The debate between universal and culturally specific human rights schemes is not merely a intellectual hobby of academics and diplomats—it has real consequences in state government. Just as members of the OIC have pushed through legal loopholes in order to escape international human rights standards, many Islamic states (and the Western multiculturalists who support their cultural sovereignty) have used relativist rhetoric as a foundation for marrying religion and politics in the Islamic world. This concession to Islamist philosophy, we argue, is not a show of cultural respect or the most prudent first step on the bridge to modernity. Instead, explicitly “Islamic” states—like “Islamic rights”—fail to respect the basic necessities of conscience and expression and tend to suppress dissent.

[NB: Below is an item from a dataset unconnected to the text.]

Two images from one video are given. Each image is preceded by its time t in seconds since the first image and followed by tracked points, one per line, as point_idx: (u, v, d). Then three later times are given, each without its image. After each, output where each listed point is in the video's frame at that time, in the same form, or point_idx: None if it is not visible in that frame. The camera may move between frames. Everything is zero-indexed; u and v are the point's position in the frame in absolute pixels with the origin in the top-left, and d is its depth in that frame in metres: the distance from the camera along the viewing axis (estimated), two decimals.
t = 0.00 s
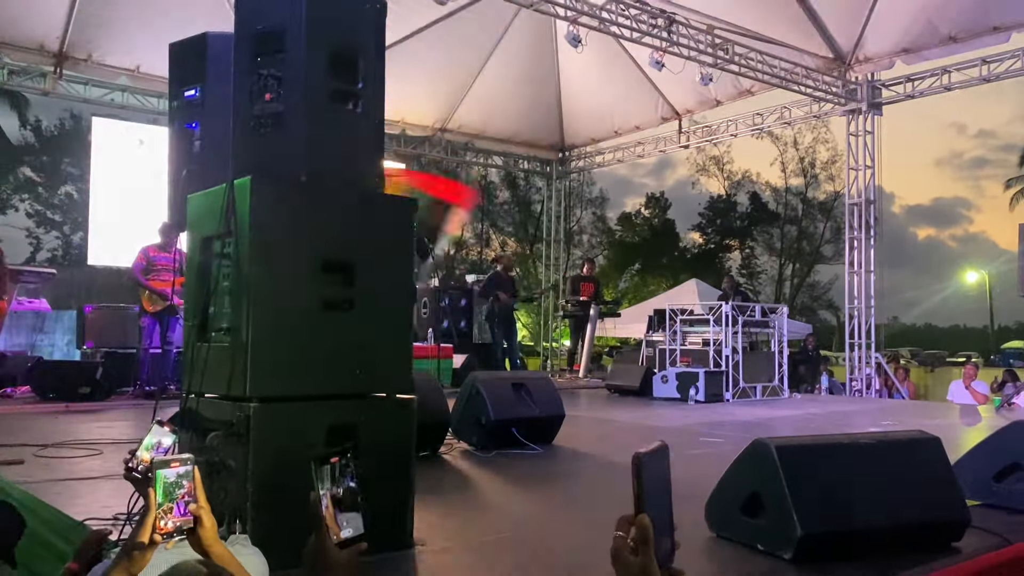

In light of the creation of rival Islamic conceptions of human rights and the widespread suppression of dissent within Islamic states and throughout the international community, the Center for Inquiry calls for immediate action. The universal human rights agreed to by all United Nations members need philosophical and political defense, and the tools established to maintain those rights (i.e., the Human Rights Council and related offices) need reexamination.
In April 2009, the U.N. will host a world conference on racism. Under the guise of protecting racial minorities, this event is likely to produce additional resolutions limiting free speech where it treads on cultural or religious sensitivities. A draft declaration written in Abuja, Nigeria, in preparation for the 2009 conference calls upon states to avoid “inflexibly clinging to free speech in defiance of the sensitivities existing in a society and with absolute disregard for religious feelings.” Like many of the HRC “racism” and “religious freedom” resolutions passed in recent years, this declaration focuses primarily on “Islamophobia,” seeking to paint all critical discussion of Islam, Islamic states, or Islamic organizations as racist and potentially violent. The trend of enshrining special protection for Islam (or more accurately, protection for rulers of Islamic states and their particular interpretations of Islam) is now pervasive. Will those who value human rights and free expression gather the will to resist this trend?
Austin Dacey is a representative to the United Nations for the Center for Inquiry and an associate editor at Free Inquiry. He is the author of The Secular Conscience (Prometheus Books, 2008). Colin Koproske is completing his master’s degree in political theory at Oxford University. He is founder and past president of the University of Southern California Secular Alliance and interned at the CFI/Transnational in 2006.